ENGL 598U ST: Business & Professional Communication

Introduces a rhetorical approach to the techniques and types of communication in professional contexts, including correspondence and reports. Designed to strengthen skills in effective business and professional communication in oral and written modes across multiple media. Prepares students to write professionally for audiences within and outside a corporation or nonprofit enterprise.

  • Sample syllabus
  • Last taught: Summer 2020
  • Selected Topics course serves as an elective for students in the Master of Human Resource Management and Master of Liberal Arts programs.
  • Developed in response to a need to professional communication coursework for working professionals earning advanced degrees.

ENGL 598U ST: Theories of Modern Rhetoric

Survey of contemporary theories of rhetoric. Covers the proliferation of rhetorical theories surrounding changing understanding of rhetorical agency, from personal to social to mechanistic to assemblage. Special focus on post-human agency as it applies to composing.

  • Sample syllabus
  • Last taught: Fall 2019
  • Graduate course (ENGL 598U) offered to professional secondary educators
  • Provides post-master’s students credentials to teach dual-enrollment secondary/post-secondary coursework in partnership with local community college.

HUM 346U The History of Human Expression

Examination of the arts in their wide variety: visual, literary, plastic and melodic.

  • Sample syllabus
  • Last taught: Spring 2012
  • 6-hour course, one of ten courses in the Weekend College interdisciplinary studies major.
  • Traced broad strokes of creative expression from the pre-Hellenic Greeks to the postmodernists.

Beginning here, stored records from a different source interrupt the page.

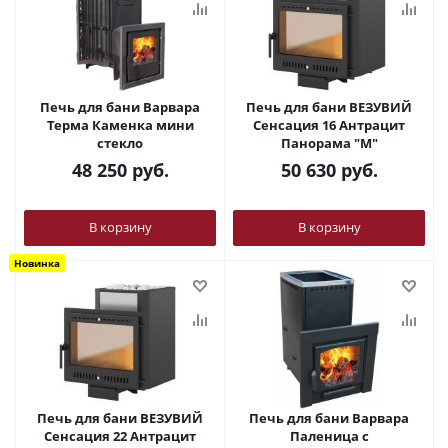
Печь для бани Варвара
Печь для бани ВЕЗУВИЙ
Терма Каменка мини
Сенсация 16 Антрацит
стекло
Панорама "М"
48 250
руб.
50 630
руб.
В корзину
В корзину
Новинка
Печь для бани ВЕЗУВИЙ
Печь для бани Варвара
Сенсация 22 Антрацит
Паленица с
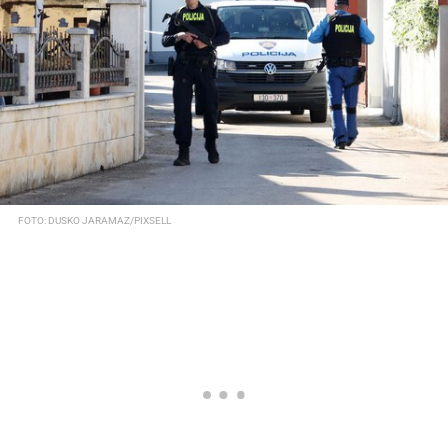
FOTO: DUSKO JARAMAZ/PIXSELL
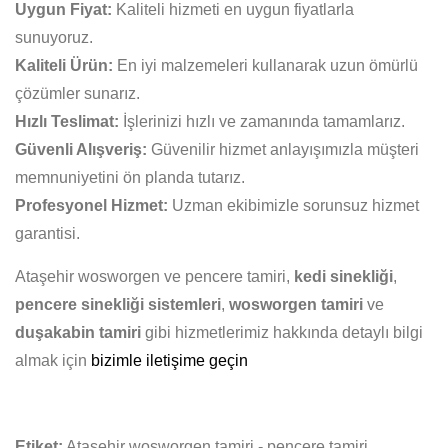
Uygun Fiyat:
Kaliteli hizmeti en uygun fiyatlarla
sunuyoruz.
Kaliteli Ürün:
En iyi malzemeleri kullanarak uzun ömürlü
çözümler sunarız.
Hızlı Teslimat:
İşlerinizi hızlı ve zamanında tamamlarız.
Güvenli Alışveriş:
Güvenilir hizmet anlayışımızla müşteri
memnuniyetini ön planda tutarız.
Profesyonel Hizmet:
Uzman ekibimizle sorunsuz hizmet
garantisi.
Ataşehir wosworgen ve pencere tamiri,
kedi sinekliği
,
pencere sinekliği sistemleri
,
wosworgen tamiri
ve
duşakabin tamiri
gibi hizmetlerimiz hakkında detaylı bilgi
almak için
bizimle iletişime geçin
Etiket:
Ataşehir wosworgen tamiri - pencere tamiri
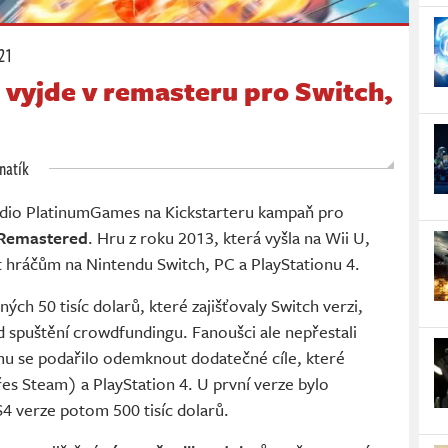
:21
 vyjde v remasteru pro Switch,
natík
tudio PlatinumGames na Kickstarteru kampaň pro
 Remastered
. Hru z roku 2013, která vyšla na Wii U,
ut hráčům na Nintendu Switch, PC a PlayStationu 4.
ých 50 tisíc dolarů, které zajišťovaly Switch verzi,
d spuštění crowdfundingu. Fanoušci ale nepřestali
jmu se podařilo odemknout dodatečné cíle, které
řes Steam) a PlayStation 4. U první verze bylo
S4 verze potom 500 tisíc dolarů.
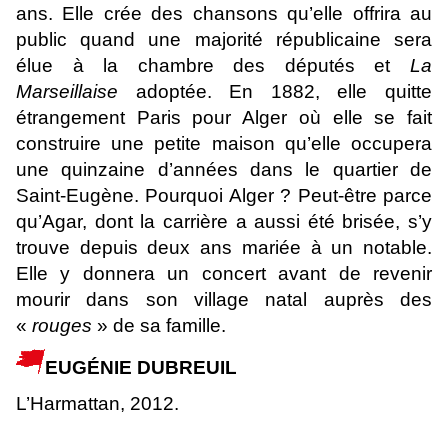
ans. Elle crée des chansons qu’elle offrira au
public quand une majorité républicaine sera
élue à la chambre des députés et
La
Marseillaise
adoptée. En 1882, elle quitte
étrangement Paris pour Alger où elle se fait
construire une petite maison qu’elle occupera
une quinzaine d’années dans le quartier de
Saint-Eugène. Pourquoi Alger ? Peut-être parce
qu’Agar, dont la carrière a aussi été brisée, s’y
trouve depuis deux ans mariée à un notable.
Elle y donnera un concert avant de revenir
mourir dans son village natal auprès des
«
rouges
» de sa famille.
EUGÉNIE DUBREUIL
L’Harmattan, 2012.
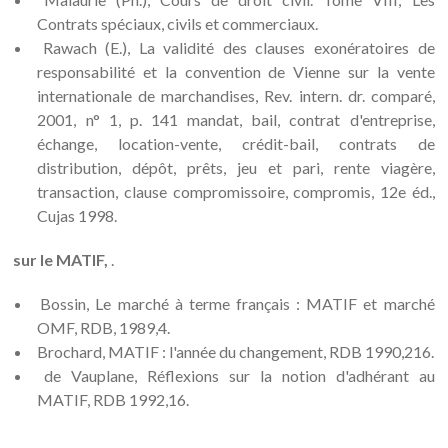
Contrats spéciaux, civils et commerciaux.
Rawach (E.), La validité des clauses exonératoires de
responsabilité et la convention de Vienne sur la vente
internationale de marchandises, Rev. intern. dr. comparé,
2001, n° 1, p. 141 mandat, bail, contrat d'entreprise,
échange, location-vente, crédit-bail, contrats de
distribution, dépôt, prêts, jeu et pari, rente viagère,
transaction, clause compromissoire, compromis, 12e éd.,
Cujas 1998.
sur le MATIF,
.
Bossin, Le marché à terme français : MATIF et marché
OMF, RDB, 1989,4.
Brochard, MATIF : l'année du changement, RDB 1990,216.
de Vauplane, Réflexions sur la notion d'adhérant au
MATIF, RDB 1992,16.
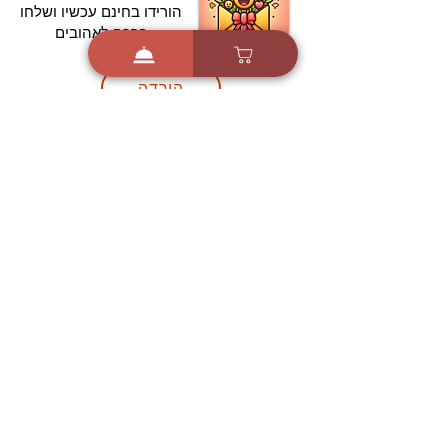
הורידו בחינם עכשיו ושלחו
ברכה לאהובים
הורדה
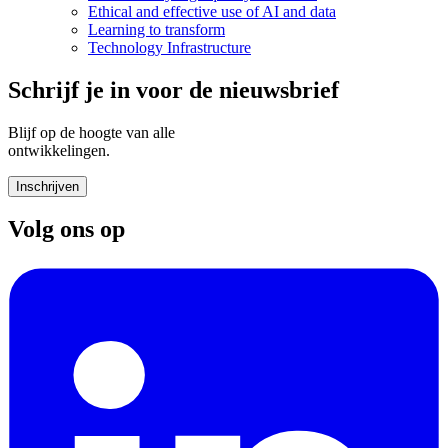
Ethical and effective use of AI and data
Learning to transform
Technology Infrastructure
Schrijf je in voor de nieuwsbrief
Blijf op de hoogte van alle
ontwikkelingen.
Inschrijven
Volg ons op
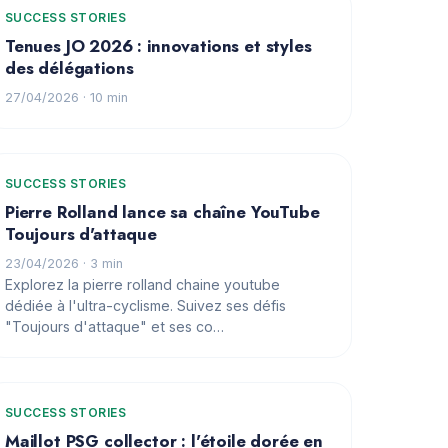
SUCCESS STORIES
Tenues JO 2026 : innovations et styles
des délégations
27/04/2026
· 10 min
SUCCESS STORIES
Pierre Rolland lance sa chaîne YouTube
Toujours d'attaque
23/04/2026
· 3 min
Explorez la pierre rolland chaine youtube
dédiée à l'ultra-cyclisme. Suivez ses défis
"Toujours d'attaque" et ses co…
SUCCESS STORIES
Maillot PSG collector : l'étoile dorée en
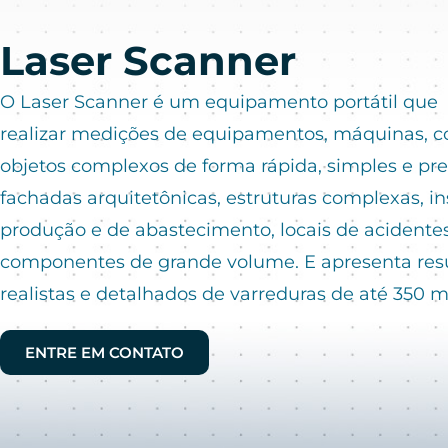
Laser Scanner
O Laser Scanner é um equipamento portátil que
realizar medições de equipamentos, máquinas, c
objetos complexos de forma rápida, simples e prec
fachadas arquitetônicas, estruturas complexas, i
produção e de abastecimento, locais de acidente
componentes de grande volume. E apresenta res
realistas e detalhados de varreduras de até 350 m
ENTRE EM CONTATO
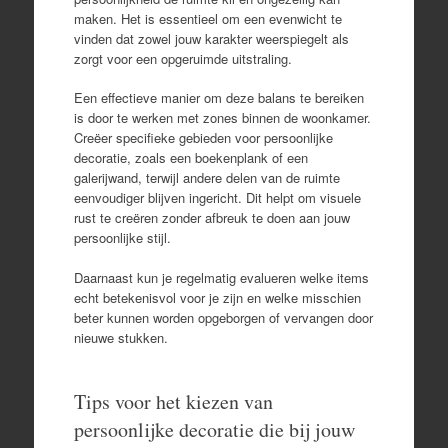
maken. Het is essentieel om een evenwicht te
vinden dat zowel jouw karakter weerspiegelt als
zorgt voor een opgeruimde uitstraling.
Een effectieve manier om deze balans te bereiken
is door te werken met zones binnen de woonkamer.
Creëer specifieke gebieden voor persoonlijke
decoratie, zoals een boekenplank of een
galerijwand, terwijl andere delen van de ruimte
eenvoudiger blijven ingericht. Dit helpt om visuele
rust te creëren zonder afbreuk te doen aan jouw
persoonlijke stijl.
Daarnaast kun je regelmatig evalueren welke items
echt betekenisvol voor je zijn en welke misschien
beter kunnen worden opgeborgen of vervangen door
nieuwe stukken.
Tips voor het kiezen van
persoonlijke decoratie die bij jouw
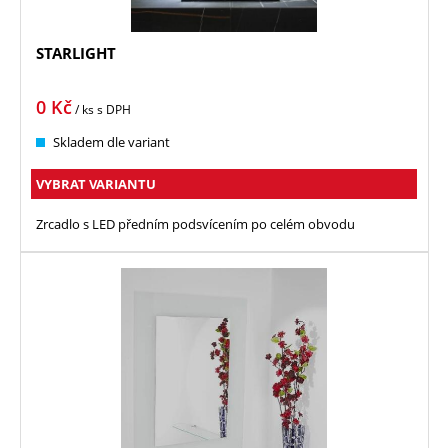
STARLIGHT
0
Kč
/ ks
s DPH
Skladem dle variant
VYBRAT VARIANTU
Zrcadlo s LED předním podsvícením po celém obvodu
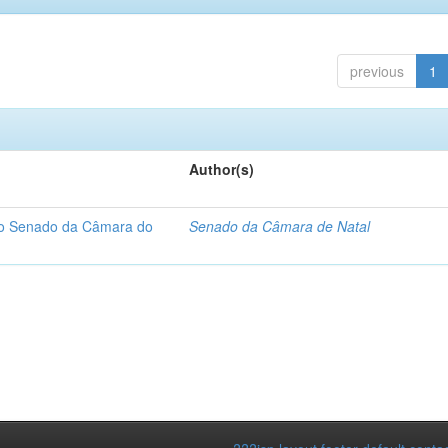
previous
1
Author(s)
 do Senado da Câmara do
Senado da Câmara de Natal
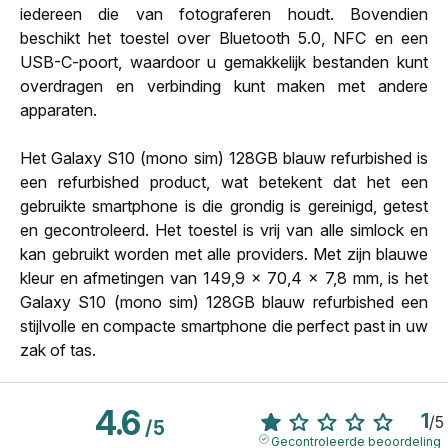
iedereen die van fotograferen houdt. Bovendien
beschikt het toestel over Bluetooth 5.0, NFC en een
USB-C-poort, waardoor u gemakkelijk bestanden kunt
overdragen en verbinding kunt maken met andere
apparaten.
Het Galaxy S10 (mono sim) 128GB blauw refurbished is
een refurbished product, wat betekent dat het een
gebruikte smartphone is die grondig is gereinigd, getest
en gecontroleerd. Het toestel is vrij van alle simlock en
kan gebruikt worden met alle providers. Met zijn blauwe
kleur en afmetingen van 149,9 x 70,4 x 7,8 mm, is het
Galaxy S10 (mono sim) 128GB blauw refurbished een
stijlvolle en compacte smartphone die perfect past in uw
zak of tas.
4.6
1
/
5
/
5
Gecontroleerde beoordeling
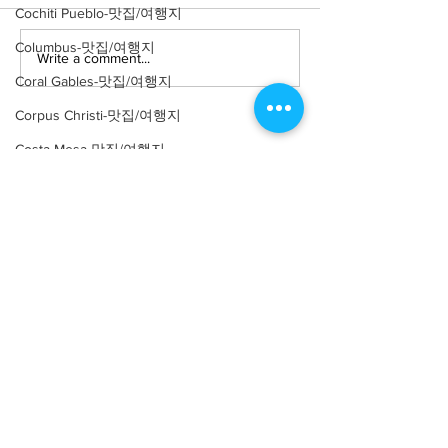
Cochiti Pueblo-맛집/여행지
Columbus-맛집/여행지
Write a comment...
[맛집/캘리포니아 Los
[트렌드/ 캘리포니
Coral Gables-맛집/여행지
Angeles/연예인 맛집] LA
Angeles/레스토랑
Yamashiro Holl
연예인 맛집 12곳
Corpus Christi-맛집/여행지
Costa Mesa-맛집/여행지
Covington-맛집/여행지
Crater Lake-맛집/여행지
Crystal Mountain-맛집/여행지
About
회사소개
광고문의
Cuyahoga Valley-맛집/여행지
제휴문의
서포터즈
Dallas-맛집/여행지
Community
미국 서부 커뮤니티
Death Valley-맛집/여행지
미국 중부 커뮤니티
Death Valley-맛집/여행지
미국 동부 커뮤니티
Denver-맛집/여행지
미국 남부 커뮤니티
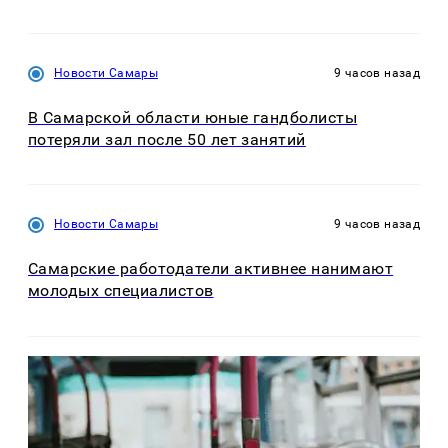
Новости Самары
9 часов назад
В Самарской области юные гандболисты
потеряли зал после 50 лет занятий
Новости Самары
9 часов назад
Самарские работодатели активнее нанимают
молодых специалистов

HUM 598U ST: Research Methods

Introduces a range of research methodologies used in humanities and social science fields. Covers literary, cultural, and historical methods of inquiry along with empirical qualitative, quantitative, and mixed methods. Addresses digital research and information literacy through reading, interpreting, and evaluating scholarship. Provides approaches to planning, implementing, and evaluating research.

  • Sample syllabus
  • Last taught: Fall 2020
  • Graduate methods course offered as the initial class in the Master of Liberal Arts.
  • Designed to be broadly applicable across multiple programs, introducing both humanistic and social scientific research approaches and methods.